Weil der Qualitätsfaktor sowohl den Rang Ihrer Anzeige als auch die Kosten beeinflusst, die Sie pro Klick zahlen. Eine Anzeige mit hohem Qualitätsfaktor kann selbst mit einem niedrigeren Gebot weiter oben erscheinen. Das bedeutet, dass Sie mit demselben Budget mehr und hochwertigere Klicks erhalten. Die Relevanz zu steigern ist oft eine effizientere Investition als das Gebot zu erhöhen.

Kann ich es ohne professionelle Hilfe selbst verwalten?

Ja, besonders bei kleinen Kampagnen mit einem einzigen Ziel können Sie Ihr Konto selbst verwalten, indem Sie die grundlegenden Prinzipien erlernen. Die Schritte in dieser Anleitung sind ein guter Ausgangspunkt. In stark umkämpften Branchen, wenn die Budgets wachsen und mehrere Kampagnenstrukturen ins Spiel kommen, übersteigt der Beitrag eines erfahrenen Experten jedoch in der Regel die dafür aufgewendeten Kosten bei Weitem.

Fazit

Eine erfolgreiche Google Ads Kampagne entsteht nicht durch Glück, sondern durch eine richtig aufgebaute Struktur. Sich über Ihr Ziel klar zu werden, die richtigen Keywords auszuwählen, relevante Anzeigentexte zu schreiben, die Keyword-Optionen und negativen Keywords unter Kontrolle zu halten und vor allem das Conversion-Tracking einzurichten: All dies sind Bausteine, die einander ergänzen. Einen einzigen Schritt auszulassen, kann die Effizienz des gesamten Systems mindern.

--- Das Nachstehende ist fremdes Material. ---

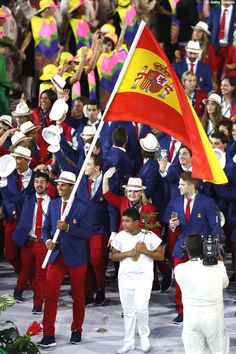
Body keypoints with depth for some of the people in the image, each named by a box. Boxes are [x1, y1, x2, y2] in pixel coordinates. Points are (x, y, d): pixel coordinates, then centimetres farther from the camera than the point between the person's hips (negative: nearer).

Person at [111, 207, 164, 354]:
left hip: (143, 278, -3)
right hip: (125, 278, 3)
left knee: (141, 309, -12)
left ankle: (144, 337, 11)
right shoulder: (121, 236, -1)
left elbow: (161, 256, -4)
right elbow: (113, 256, 6)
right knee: (128, 311, 8)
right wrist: (127, 253, -12)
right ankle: (129, 342, 17)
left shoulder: (149, 236, -8)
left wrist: (145, 250, -17)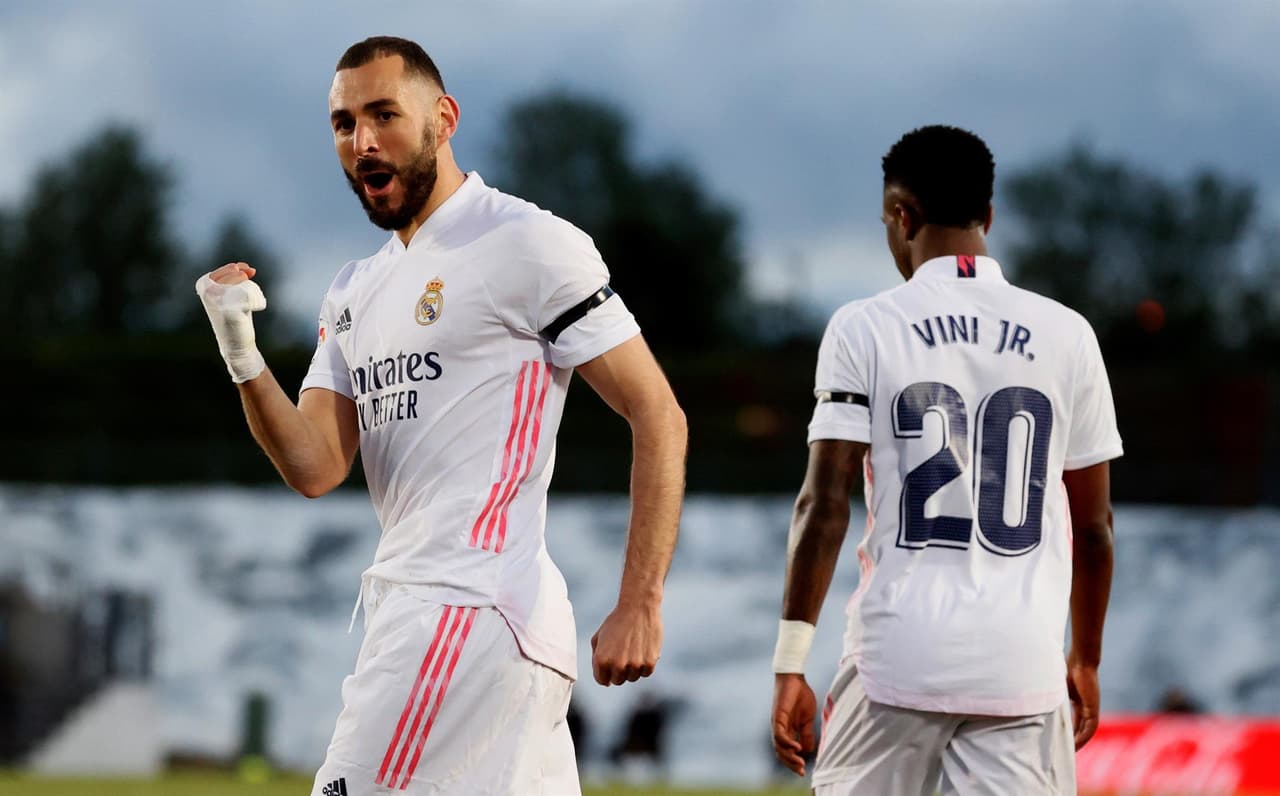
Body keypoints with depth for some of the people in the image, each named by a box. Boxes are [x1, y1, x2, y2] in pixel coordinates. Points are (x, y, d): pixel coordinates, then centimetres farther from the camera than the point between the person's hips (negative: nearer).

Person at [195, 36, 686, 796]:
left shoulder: (527, 245, -4)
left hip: (472, 608, -8)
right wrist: (242, 355, -9)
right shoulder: (357, 291, 20)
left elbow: (658, 418, -7)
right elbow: (315, 467, 9)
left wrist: (640, 606, -13)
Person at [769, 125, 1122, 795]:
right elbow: (1093, 524, 12)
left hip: (898, 656, -1)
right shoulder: (1067, 336, 6)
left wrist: (791, 662, -5)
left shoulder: (864, 329, 0)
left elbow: (825, 505, -6)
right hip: (1023, 662, 1)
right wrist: (1085, 661, 24)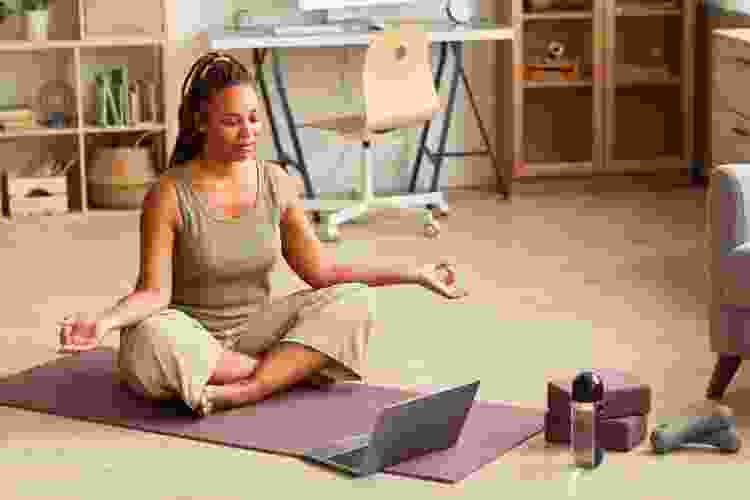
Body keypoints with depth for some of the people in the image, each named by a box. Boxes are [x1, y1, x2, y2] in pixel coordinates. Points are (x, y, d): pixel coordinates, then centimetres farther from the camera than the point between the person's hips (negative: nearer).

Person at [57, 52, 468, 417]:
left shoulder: (276, 183, -2)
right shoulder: (169, 194, -15)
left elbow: (321, 272, 1)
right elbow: (153, 293, -18)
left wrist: (413, 275, -4)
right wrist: (104, 321, -39)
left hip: (255, 330, 4)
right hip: (192, 342, -3)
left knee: (353, 301, -18)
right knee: (151, 339, -38)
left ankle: (240, 391, -30)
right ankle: (292, 368, -18)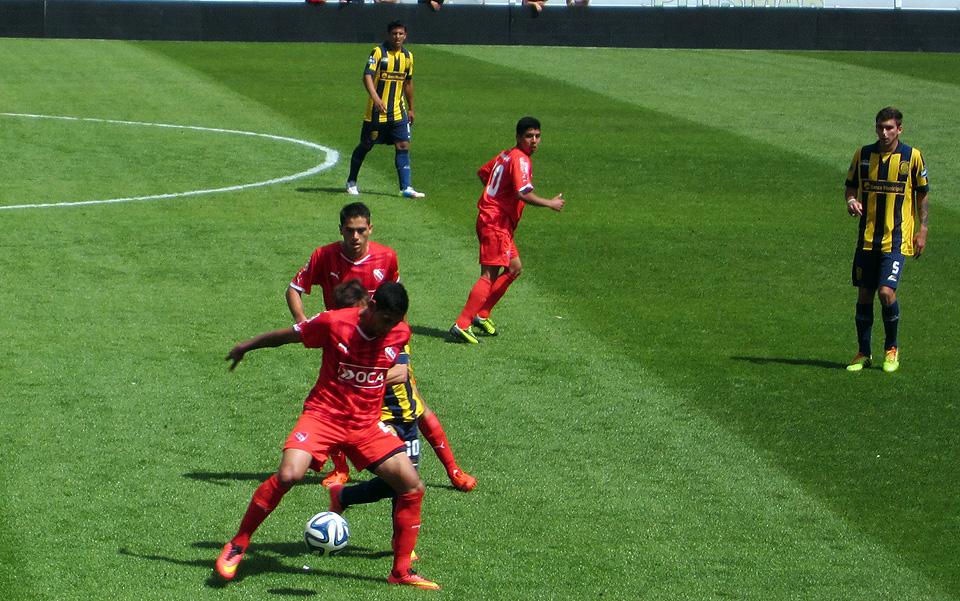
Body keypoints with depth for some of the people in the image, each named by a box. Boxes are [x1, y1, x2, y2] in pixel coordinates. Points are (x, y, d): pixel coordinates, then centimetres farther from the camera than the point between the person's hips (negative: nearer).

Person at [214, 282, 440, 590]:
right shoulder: (334, 323, -15)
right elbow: (287, 335, 1)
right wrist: (245, 346, 13)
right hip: (323, 414, -4)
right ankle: (237, 545, -8)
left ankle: (401, 571, 8)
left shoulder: (400, 333, -2)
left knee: (413, 487, -6)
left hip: (366, 424, 4)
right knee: (289, 474, -27)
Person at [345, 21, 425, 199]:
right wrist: (376, 98, -34)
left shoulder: (408, 56, 9)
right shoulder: (378, 52, -10)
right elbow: (367, 76, -20)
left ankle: (406, 188, -6)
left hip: (398, 111, 4)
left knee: (403, 146, -6)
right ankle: (351, 182, 23)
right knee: (365, 146, 6)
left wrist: (411, 108, 22)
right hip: (376, 111, -4)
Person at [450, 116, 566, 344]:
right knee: (489, 276, -11)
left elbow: (482, 172, 27)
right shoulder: (521, 160, -15)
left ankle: (482, 314, 18)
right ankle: (462, 325, -15)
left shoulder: (505, 155, 13)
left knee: (514, 268, 17)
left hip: (494, 221, 10)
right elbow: (523, 193, -27)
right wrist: (550, 203, -15)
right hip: (496, 223, -10)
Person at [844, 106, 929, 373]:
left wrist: (922, 230, -2)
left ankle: (891, 348, 6)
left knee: (886, 292, -15)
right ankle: (864, 354, 17)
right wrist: (851, 201, -8)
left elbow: (922, 194, 5)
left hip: (897, 239, -3)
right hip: (867, 238, 3)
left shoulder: (912, 156, -2)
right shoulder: (863, 154, 4)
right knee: (864, 295, 5)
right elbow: (851, 186, 15)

Vergessen Sie nicht, dass eine Google-Anzeigenkampagne ein lebendiger Organismus ist; nach der Veröffentlichung will sie regelmäßig genährt, beobachtet und optimiert werden. Seien Sie in den ersten Wochen geduldig, vertrauen Sie den Daten und vermeiden Sie überstürzte Entscheidungen. Mit der Zeit werden Sie klar erkennen, welches Keyword, welcher Text und welche Seite Ihnen den größten Mehrwert bringen.

Indem Sie die Schritte in dieser Anleitung der Reihe nach umsetzen, können Sie eine Kampagne erstellen, die messbare Ergebnisse erzielt, ohne Ihr Budget zu verschwenden. Ganz gleich, ob Sie Ihre erste Anzeige schalten oder ein bestehendes Konto neu strukturieren, ein solides Fundament zahlt sich langfristig immer aus. Jetzt ist genau der richtige Zeitpunkt, das Gelernte in die Tat umzusetzen und Ihre erste Kampagne mit Zuversicht live zu schalten.